BEGIN Task inputs
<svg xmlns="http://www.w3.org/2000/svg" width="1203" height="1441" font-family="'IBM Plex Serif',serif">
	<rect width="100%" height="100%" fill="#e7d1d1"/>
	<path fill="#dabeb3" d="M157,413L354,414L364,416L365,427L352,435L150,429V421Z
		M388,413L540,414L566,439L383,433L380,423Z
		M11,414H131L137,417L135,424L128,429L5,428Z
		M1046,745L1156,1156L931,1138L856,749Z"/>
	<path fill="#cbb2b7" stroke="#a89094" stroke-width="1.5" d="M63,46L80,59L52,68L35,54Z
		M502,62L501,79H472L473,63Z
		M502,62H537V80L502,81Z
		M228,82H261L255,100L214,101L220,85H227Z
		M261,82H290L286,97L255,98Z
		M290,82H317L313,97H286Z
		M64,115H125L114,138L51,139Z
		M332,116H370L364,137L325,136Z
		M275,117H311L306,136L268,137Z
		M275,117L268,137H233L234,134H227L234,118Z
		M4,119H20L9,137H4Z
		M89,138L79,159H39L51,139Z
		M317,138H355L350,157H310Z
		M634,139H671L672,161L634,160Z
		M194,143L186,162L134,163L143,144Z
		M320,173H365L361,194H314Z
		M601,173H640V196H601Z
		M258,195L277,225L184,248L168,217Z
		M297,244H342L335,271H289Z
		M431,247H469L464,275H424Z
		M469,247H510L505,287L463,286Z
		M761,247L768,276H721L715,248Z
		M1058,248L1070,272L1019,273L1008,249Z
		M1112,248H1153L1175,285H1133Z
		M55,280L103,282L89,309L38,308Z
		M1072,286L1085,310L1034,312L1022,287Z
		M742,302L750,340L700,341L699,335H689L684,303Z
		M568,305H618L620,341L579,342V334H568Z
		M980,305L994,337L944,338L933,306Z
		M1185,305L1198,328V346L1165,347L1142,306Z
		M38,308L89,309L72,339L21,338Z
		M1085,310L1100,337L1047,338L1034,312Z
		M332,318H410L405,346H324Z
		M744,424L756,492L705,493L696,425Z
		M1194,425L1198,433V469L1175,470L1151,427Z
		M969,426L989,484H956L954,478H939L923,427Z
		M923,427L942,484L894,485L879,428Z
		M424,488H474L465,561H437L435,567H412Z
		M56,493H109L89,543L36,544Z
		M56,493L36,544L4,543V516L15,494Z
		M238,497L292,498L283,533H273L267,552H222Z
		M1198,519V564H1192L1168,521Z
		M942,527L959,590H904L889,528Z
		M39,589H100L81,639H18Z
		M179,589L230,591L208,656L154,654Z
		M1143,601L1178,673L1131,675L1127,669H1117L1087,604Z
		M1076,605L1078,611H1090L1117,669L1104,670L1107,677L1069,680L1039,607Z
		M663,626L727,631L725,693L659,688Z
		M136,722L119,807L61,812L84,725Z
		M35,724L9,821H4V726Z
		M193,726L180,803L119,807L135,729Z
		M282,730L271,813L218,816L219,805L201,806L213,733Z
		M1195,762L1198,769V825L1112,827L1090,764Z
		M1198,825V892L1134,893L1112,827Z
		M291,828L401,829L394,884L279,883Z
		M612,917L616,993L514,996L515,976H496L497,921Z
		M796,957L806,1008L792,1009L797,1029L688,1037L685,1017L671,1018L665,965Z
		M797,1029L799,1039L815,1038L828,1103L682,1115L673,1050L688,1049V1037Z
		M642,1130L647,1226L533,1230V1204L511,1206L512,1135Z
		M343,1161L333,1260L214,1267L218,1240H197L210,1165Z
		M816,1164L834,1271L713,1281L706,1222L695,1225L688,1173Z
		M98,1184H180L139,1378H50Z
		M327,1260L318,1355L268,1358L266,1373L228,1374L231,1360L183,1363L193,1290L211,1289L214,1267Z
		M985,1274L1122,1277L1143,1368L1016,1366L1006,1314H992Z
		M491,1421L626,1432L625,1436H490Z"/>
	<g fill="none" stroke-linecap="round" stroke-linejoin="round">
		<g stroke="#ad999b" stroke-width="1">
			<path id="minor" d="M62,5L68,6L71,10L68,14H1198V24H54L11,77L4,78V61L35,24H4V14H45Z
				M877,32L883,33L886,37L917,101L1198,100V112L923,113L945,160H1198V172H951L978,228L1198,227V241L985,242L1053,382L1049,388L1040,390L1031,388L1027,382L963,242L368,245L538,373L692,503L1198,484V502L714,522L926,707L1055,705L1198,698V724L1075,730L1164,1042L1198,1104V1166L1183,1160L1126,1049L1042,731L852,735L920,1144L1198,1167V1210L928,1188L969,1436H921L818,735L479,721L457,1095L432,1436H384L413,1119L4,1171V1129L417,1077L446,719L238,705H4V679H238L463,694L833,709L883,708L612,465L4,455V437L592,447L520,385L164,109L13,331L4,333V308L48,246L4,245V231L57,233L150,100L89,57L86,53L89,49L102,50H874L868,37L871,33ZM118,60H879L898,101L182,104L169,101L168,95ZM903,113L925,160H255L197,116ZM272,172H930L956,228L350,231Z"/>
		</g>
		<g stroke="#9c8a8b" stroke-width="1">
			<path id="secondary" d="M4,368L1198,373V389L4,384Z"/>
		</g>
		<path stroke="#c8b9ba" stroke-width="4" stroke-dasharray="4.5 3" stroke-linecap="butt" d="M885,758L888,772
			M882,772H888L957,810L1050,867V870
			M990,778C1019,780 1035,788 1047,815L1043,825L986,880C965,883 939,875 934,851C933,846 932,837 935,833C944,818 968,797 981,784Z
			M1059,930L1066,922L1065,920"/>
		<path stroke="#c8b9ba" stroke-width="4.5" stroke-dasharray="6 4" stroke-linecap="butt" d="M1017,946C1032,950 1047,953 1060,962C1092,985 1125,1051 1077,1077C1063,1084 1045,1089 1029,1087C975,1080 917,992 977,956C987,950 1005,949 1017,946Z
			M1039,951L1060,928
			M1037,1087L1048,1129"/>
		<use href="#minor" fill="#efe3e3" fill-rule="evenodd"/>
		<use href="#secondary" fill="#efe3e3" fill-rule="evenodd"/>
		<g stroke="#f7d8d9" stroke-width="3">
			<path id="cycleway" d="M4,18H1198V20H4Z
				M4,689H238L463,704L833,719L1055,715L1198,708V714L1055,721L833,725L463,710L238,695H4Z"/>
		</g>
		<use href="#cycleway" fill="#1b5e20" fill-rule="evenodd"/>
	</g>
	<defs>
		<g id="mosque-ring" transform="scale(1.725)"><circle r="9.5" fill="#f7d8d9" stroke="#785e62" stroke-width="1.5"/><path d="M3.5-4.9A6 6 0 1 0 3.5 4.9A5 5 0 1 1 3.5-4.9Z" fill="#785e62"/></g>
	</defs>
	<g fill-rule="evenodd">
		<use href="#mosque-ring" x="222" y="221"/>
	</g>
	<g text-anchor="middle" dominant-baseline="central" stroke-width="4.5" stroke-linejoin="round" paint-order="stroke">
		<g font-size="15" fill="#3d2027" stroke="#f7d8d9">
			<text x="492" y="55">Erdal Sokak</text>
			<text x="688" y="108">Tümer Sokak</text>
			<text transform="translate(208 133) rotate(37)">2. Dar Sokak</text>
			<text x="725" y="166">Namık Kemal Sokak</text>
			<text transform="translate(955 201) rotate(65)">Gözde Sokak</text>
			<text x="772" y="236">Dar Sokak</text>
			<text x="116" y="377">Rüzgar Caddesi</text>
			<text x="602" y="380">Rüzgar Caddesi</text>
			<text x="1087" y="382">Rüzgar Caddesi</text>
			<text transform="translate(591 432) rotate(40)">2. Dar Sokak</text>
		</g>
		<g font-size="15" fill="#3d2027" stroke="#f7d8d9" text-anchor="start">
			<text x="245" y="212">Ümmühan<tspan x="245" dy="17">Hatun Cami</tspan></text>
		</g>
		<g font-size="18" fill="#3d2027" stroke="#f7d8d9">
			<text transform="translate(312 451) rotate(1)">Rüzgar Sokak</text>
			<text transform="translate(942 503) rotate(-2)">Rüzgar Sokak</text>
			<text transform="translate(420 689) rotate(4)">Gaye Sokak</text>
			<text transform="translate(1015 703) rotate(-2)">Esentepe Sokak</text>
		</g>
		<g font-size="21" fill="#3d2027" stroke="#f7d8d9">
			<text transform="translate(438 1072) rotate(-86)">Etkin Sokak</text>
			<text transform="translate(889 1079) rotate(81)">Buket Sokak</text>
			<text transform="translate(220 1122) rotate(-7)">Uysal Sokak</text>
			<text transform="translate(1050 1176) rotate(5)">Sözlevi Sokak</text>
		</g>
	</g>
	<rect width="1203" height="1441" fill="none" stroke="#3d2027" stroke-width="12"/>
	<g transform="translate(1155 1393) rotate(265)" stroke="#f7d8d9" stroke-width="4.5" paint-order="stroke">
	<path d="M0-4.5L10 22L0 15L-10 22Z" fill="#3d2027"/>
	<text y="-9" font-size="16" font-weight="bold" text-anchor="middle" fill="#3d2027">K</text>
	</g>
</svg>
END Task inputs
## [What is being asked]
Which lines above hold the string "linejoin"? Copy each of them.

## [Output for this task]
	<g fill="none" stroke-linecap="round" stroke-linejoin="round">
	<g text-anchor="middle" dominant-baseline="central" stroke-width="4.5" stroke-linejoin="round" paint-order="stroke">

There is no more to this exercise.